### Dataset excerpts ###
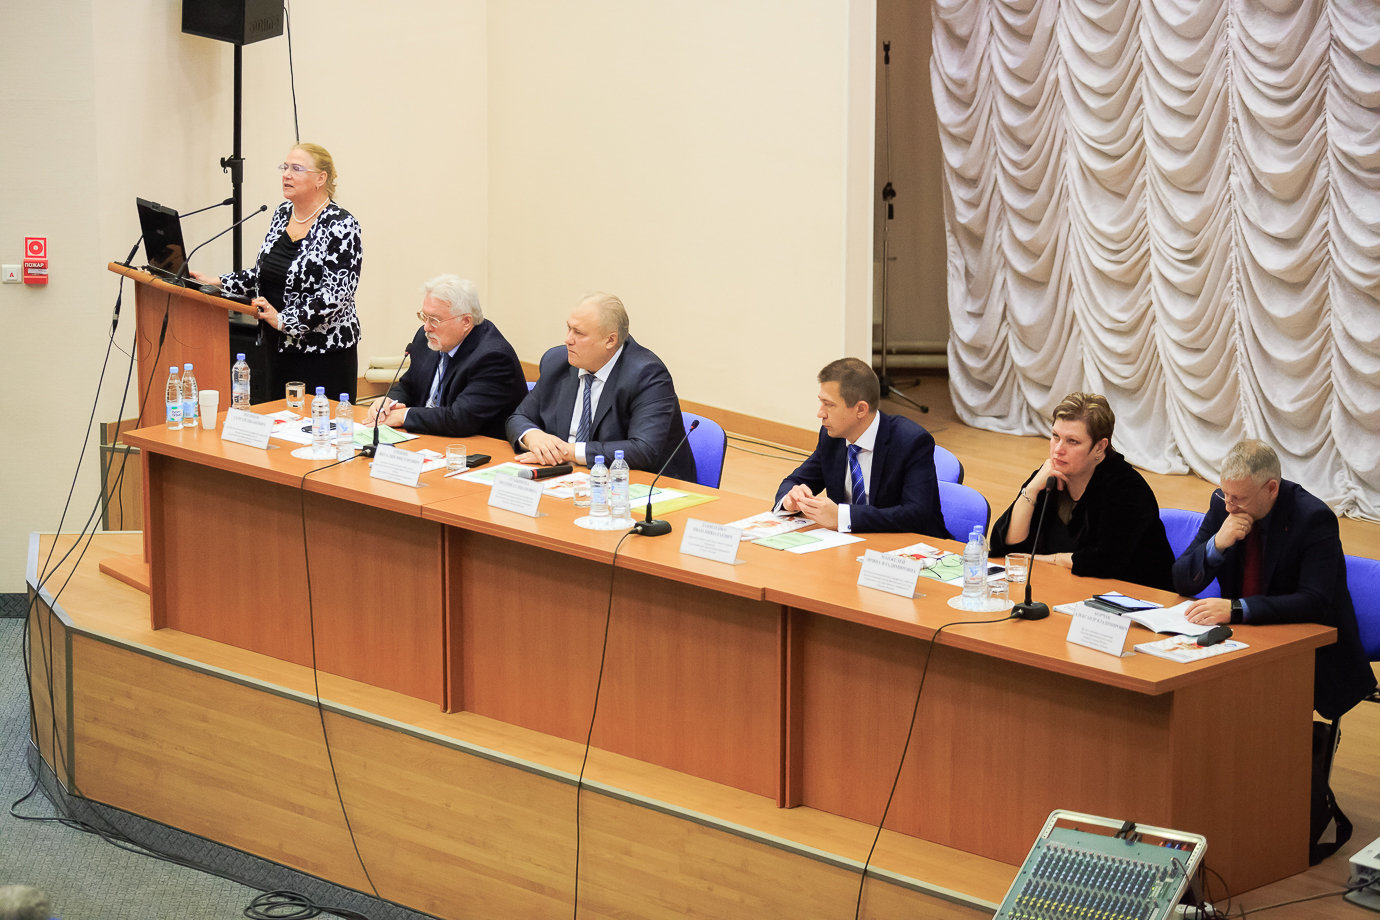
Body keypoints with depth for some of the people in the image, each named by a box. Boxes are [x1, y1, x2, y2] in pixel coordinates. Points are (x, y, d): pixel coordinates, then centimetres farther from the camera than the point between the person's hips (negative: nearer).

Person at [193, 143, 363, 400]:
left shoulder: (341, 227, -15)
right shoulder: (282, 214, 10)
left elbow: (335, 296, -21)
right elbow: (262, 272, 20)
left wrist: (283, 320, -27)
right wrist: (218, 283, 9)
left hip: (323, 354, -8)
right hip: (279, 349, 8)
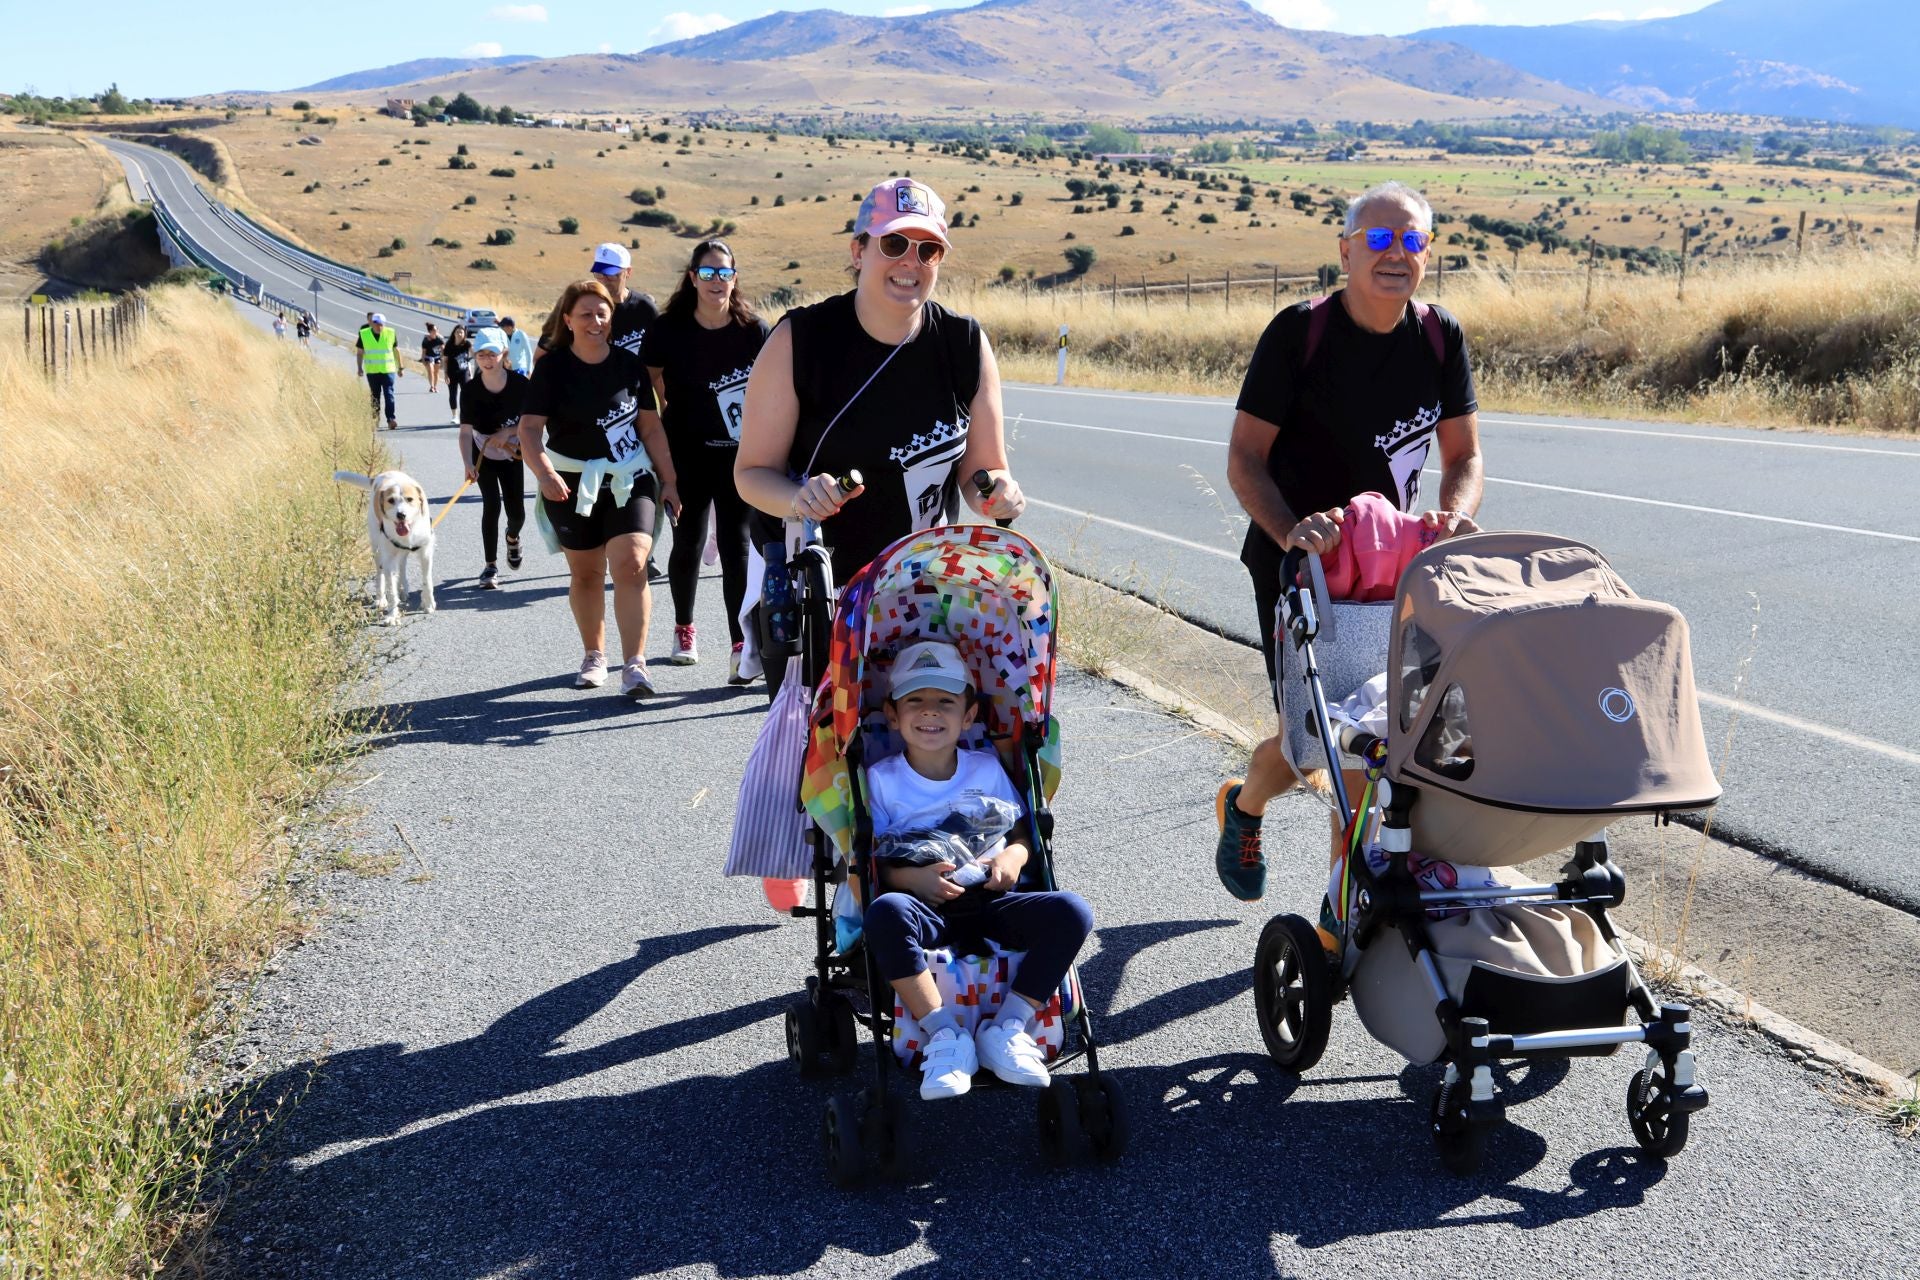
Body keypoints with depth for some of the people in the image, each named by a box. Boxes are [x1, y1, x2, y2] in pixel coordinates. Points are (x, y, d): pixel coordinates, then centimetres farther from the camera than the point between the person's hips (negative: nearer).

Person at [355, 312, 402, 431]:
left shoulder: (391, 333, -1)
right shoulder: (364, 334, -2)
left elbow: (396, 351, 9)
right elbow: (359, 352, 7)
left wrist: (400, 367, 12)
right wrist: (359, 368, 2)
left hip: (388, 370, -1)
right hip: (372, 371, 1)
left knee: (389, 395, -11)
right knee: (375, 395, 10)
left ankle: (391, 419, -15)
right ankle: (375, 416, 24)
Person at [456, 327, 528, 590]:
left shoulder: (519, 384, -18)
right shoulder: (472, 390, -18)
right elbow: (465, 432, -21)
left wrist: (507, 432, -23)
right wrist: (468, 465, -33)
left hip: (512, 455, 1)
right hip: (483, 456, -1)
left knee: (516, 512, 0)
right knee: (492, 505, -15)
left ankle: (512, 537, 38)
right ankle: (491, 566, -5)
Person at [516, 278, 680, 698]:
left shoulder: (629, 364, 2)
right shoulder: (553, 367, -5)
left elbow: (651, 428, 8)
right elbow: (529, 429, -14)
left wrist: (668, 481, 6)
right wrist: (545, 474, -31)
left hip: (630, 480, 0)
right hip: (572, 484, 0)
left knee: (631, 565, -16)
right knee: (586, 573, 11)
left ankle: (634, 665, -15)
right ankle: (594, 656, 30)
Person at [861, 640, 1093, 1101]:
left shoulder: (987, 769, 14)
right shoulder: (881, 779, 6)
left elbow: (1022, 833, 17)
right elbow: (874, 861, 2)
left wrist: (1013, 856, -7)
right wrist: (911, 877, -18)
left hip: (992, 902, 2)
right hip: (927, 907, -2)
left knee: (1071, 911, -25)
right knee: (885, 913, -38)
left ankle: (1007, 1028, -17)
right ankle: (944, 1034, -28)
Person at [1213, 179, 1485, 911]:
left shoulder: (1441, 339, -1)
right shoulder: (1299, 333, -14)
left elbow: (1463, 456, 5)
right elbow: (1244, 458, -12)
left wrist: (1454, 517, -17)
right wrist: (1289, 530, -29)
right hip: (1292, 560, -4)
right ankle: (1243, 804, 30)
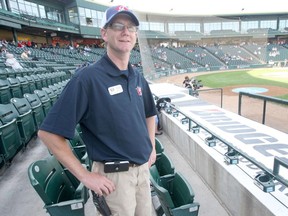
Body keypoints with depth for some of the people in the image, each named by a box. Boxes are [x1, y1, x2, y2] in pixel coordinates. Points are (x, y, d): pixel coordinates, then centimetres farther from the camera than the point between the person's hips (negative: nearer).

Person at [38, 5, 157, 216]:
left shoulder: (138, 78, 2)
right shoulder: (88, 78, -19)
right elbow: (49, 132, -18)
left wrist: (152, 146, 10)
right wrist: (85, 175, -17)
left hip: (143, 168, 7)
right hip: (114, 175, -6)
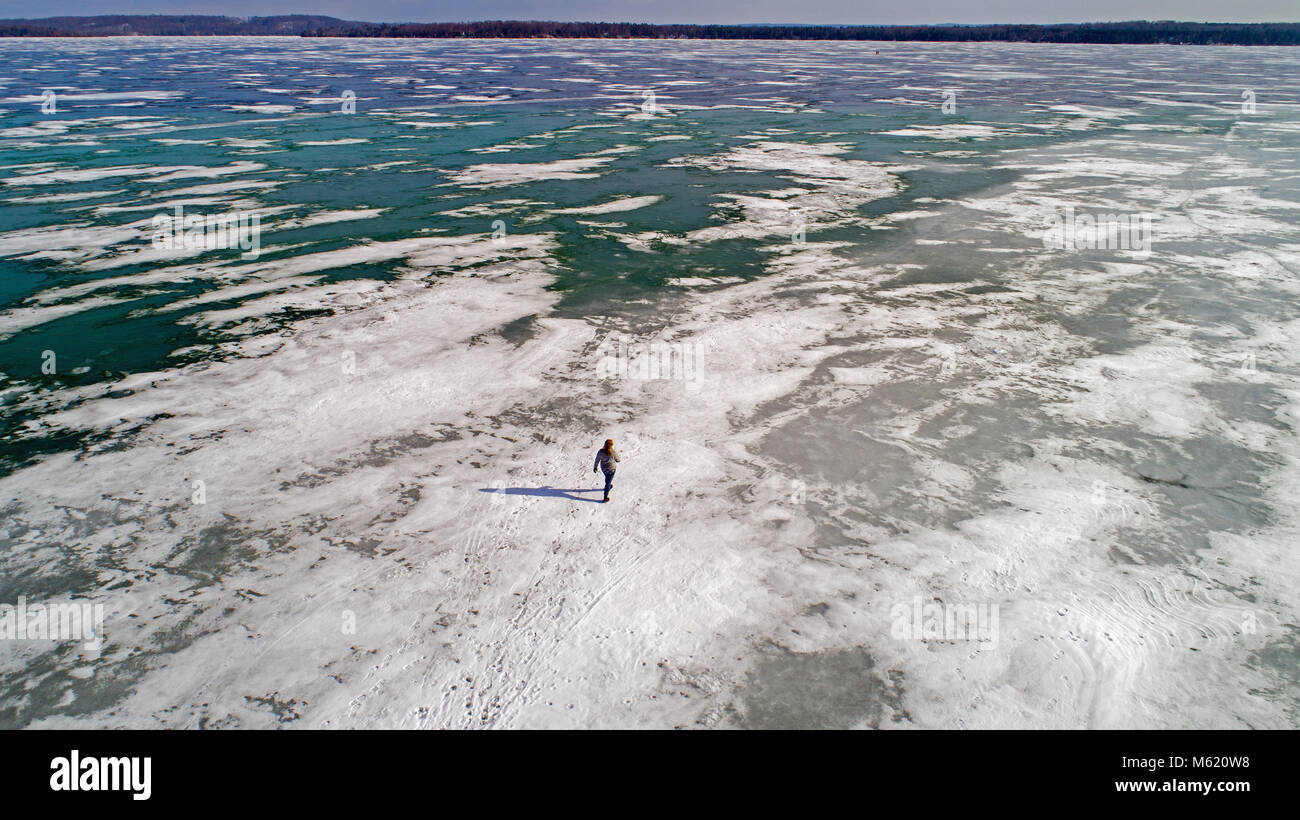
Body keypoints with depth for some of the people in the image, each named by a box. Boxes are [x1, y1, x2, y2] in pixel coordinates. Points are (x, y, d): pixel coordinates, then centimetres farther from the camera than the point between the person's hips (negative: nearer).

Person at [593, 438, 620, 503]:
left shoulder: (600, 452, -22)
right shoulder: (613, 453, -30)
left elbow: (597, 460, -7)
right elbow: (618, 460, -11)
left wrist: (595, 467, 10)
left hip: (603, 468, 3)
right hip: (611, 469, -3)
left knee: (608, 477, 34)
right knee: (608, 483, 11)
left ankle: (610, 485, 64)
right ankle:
###
**Required work:** Nothing but the lines from the one holding "left hip: (143, 168, 7)" through the final line of the records above belongs in the answer, each retyped exactly; omit the pictures.

**Exercise answer:**
left hip: (143, 168, 7)
right hip: (114, 175, -6)
Body keypoints with depth for some of the people in the image, each named by a box. Boxes are [x1, y1, x2, y2] in pixel coordinates. Points are (x, y, d): pixel coordinates, then centimetres farther from the camera than the point between the person's hips (negative: nearer).

Person at [593, 438, 620, 503]:
left shoulder: (600, 452, -22)
right shoulder: (613, 453, -30)
left elbow: (597, 460, -7)
right elbow: (618, 460, -11)
left wrist: (595, 467, 10)
left hip: (603, 468, 3)
right hip: (611, 469, -3)
left knee: (608, 477, 34)
right knee: (608, 483, 11)
left ankle: (610, 485, 64)
right ankle:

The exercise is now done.